**Exercise set**
1) In the article on copyright in Russian publishing, why do people in the book industry blame a bottleneck on the five foreign sub-agents?
2) From the article on copyright in Russian publishing, pull out the passage from "FROM PUBLISHING" to "intellectual property laws.", word for word.
3) In the Gallup St. Petersburg study described in the article on copyright in Russian publishing, what share of respondents agreed that Russia has a problem adhering to copyright law?

**Document**
'''
Russian Roulette?
FROM PUBLISHING
TRENDS (APRIL 2001)
As
Russia’s book culture rebounds — witness the White Nights
International Book Fair, slated for June 27–30 in St.
Petersburg — copyright remains a needling concern. Yulia
Borodyanskaya of Rightscenter.com
reports from a recent conference meant to bolster awareness
of the nation’s intellectual property laws.
St. Petersburg is slowly but surely emerging as the
cultural capital of Russia, and it took a step further
during the frigid week of February 5, when it served
as ground zero for the Conference on Copyright in Culture
Management, Publishing, and Electronic Rights. The relevance
of such a conference is hard to underestimate, which
partly explains the firepower behind the event, whose
hosts included the St. Petersburg V.V. Nabokov Museum,
the Soros Foundation, and the US Consulate
General. Speaking to an impressive audience of museum
workers, book publishers, web designers, and theater
producers were a group of Russian and American copyright
experts, accompanied by guest of honor Dmitri Nabokov
himself.
The gauntlet flung down before this august body was
a report from the Gallup St. Petersburg Research
Company, which found in no uncertain terms that
knowledge of the Russian Copyright Law is limited. After
conducting in-depth interviews with leading print and
electronic publishers in Russia, researchers found that
97% of respondents agreed with the statement that Russia
has a problem adhering to copyright law. Moreover, many
did not possess concrete knowledge about the law and
the precise fields it regulates. While heads of publishing
houses and cultural institutions may harbor general
opinions and ideas about copyright protection, they
do not possess enough formal knowledge of it, the report
concluded.
And that’s a problem. With a total of over 1,635 publishing
houses registered in Russia (though this number doesn’t
include publishers in other republics of the former
Soviet Union, and estimates of active Russian publishers
have ranged as high as 4,000) there are at least 1,200
based in Moscow and another 200 in St. Petersburg, all
of them heavily engaged in buying literary rights. Among
these 1,400, there are at least 100 large publishers,
each with an average of 30 rights licenses annually;
500 medium publishers, with at least 3 licenses annually;
and 200 small publishers, with at least one license
annually. The amount of advances varies from a high
of $2,000–$3,000 per license down to $500 per license,
depending on the size of the house. In a market still
dominated by five foreign sub-agents representing US
or UK firms, Russian publishers say, the challenges
of complying with copyright laws — searching for authors
and their heirs (both Russian and foreign), seeking
permission to use intellectual property, and estimating
a fee for such use — remain daunting.
Those inside the Russian book industry attribute many
shortcomings to the bottleneck created by what some
call a monopoly of the five sub-agents, four of which
— the Andrew Nurnberg Agency, the Permission
and Rights Agency, the E. Van Lear Agency,
and the Alexander Korzhenevsky Agency — are said
to control almost 66% of all book rights brought into
Russia. While dutifully representing a large number
of Western proprietors, these sub-agents aren’t able
to handle all rights requests they receive from Russian
publishers, particularly for properties they do not
represent. Some critics charge that the bottleneck leads
to financial and ethical improprieties with respect
to copyright. Publishers also say it’s “next to impossible”
'''
Records from a data source
'''
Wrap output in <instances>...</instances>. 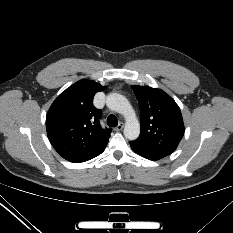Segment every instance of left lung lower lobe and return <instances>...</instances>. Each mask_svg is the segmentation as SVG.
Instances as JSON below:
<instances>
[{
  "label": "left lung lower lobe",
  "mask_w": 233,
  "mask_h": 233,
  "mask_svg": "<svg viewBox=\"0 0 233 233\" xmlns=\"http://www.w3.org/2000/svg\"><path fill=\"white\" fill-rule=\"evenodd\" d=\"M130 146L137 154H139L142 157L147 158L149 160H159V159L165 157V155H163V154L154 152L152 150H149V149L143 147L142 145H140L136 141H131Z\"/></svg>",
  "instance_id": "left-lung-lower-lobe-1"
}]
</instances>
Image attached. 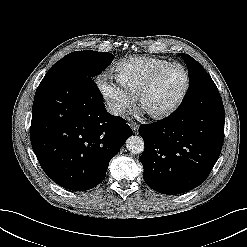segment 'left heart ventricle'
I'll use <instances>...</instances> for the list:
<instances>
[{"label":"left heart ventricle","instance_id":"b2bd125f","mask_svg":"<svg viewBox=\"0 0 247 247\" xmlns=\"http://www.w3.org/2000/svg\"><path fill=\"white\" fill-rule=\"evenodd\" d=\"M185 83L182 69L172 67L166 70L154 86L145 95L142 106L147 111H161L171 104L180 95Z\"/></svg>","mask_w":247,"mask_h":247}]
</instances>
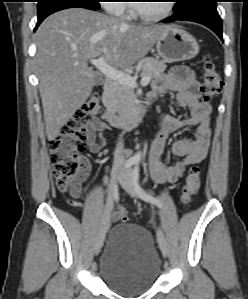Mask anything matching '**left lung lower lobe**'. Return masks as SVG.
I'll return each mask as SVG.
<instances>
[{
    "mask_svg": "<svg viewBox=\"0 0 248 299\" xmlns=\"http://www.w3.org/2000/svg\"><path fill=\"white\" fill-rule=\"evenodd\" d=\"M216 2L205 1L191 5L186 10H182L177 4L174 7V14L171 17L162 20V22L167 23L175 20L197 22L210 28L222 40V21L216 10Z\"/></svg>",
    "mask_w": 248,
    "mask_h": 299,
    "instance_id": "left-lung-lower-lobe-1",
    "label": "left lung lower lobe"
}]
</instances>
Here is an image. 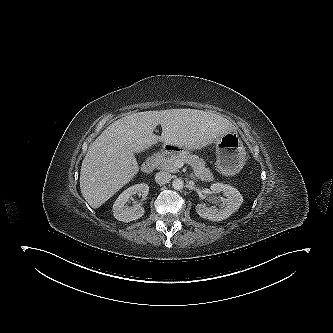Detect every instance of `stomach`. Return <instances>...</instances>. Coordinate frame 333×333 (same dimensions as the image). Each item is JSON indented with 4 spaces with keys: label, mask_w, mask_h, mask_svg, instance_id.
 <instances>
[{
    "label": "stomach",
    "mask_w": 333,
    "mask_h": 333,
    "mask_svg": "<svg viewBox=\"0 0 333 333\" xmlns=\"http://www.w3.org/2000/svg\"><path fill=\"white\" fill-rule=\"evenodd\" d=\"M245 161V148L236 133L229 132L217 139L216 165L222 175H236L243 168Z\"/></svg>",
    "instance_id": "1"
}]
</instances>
'''
'''
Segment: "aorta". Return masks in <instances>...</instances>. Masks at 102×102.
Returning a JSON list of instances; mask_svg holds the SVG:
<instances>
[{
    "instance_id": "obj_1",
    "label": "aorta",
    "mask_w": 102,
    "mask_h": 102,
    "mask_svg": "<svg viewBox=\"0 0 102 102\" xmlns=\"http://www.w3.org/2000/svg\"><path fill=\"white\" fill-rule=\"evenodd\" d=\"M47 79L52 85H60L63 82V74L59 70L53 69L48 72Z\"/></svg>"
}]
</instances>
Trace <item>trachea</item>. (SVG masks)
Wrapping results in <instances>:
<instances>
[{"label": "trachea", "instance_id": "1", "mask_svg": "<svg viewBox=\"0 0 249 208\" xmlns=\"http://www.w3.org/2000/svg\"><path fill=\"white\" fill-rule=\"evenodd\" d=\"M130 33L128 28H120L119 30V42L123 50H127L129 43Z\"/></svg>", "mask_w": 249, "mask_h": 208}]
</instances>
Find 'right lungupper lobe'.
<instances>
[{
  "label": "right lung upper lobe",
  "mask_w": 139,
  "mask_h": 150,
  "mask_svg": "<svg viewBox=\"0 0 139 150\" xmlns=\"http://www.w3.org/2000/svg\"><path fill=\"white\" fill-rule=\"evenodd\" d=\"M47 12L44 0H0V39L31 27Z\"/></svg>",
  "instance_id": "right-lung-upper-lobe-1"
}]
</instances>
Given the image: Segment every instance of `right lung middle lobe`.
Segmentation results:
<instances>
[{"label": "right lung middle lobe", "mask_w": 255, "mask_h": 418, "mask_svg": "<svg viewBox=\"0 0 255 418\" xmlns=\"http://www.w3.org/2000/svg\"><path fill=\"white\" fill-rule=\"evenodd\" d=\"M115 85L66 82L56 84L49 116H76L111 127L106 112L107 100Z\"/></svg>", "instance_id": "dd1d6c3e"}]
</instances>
'''
'''
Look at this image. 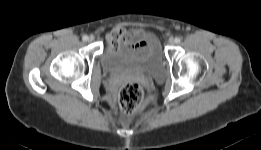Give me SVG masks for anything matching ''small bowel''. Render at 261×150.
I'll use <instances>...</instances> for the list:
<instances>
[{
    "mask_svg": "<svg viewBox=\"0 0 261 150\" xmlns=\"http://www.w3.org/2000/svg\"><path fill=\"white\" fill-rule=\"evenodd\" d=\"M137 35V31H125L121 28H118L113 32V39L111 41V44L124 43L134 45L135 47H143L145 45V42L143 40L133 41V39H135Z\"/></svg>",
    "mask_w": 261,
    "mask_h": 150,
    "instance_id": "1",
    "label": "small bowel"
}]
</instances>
'''
**Solved problems**
1) Four of these five sub-agents are said to control almost 66% of all book rights brought into Russia. Yet they can't handle all the rights requests they get from Russian publishers, especially for properties they don't represent.

2)
FROM PUBLISHING
TRENDS (APRIL 2001)
As
Russia’s book culture rebounds — witness the White Nights
International Book Fair, slated for June 27–30 in St.
Petersburg — copyright remains a needling concern. Yulia
Borodyanskaya of Rightscenter.com
reports from a recent conference meant to bolster awareness
of the nation’s intellectual property laws.

3) 97% of respondents.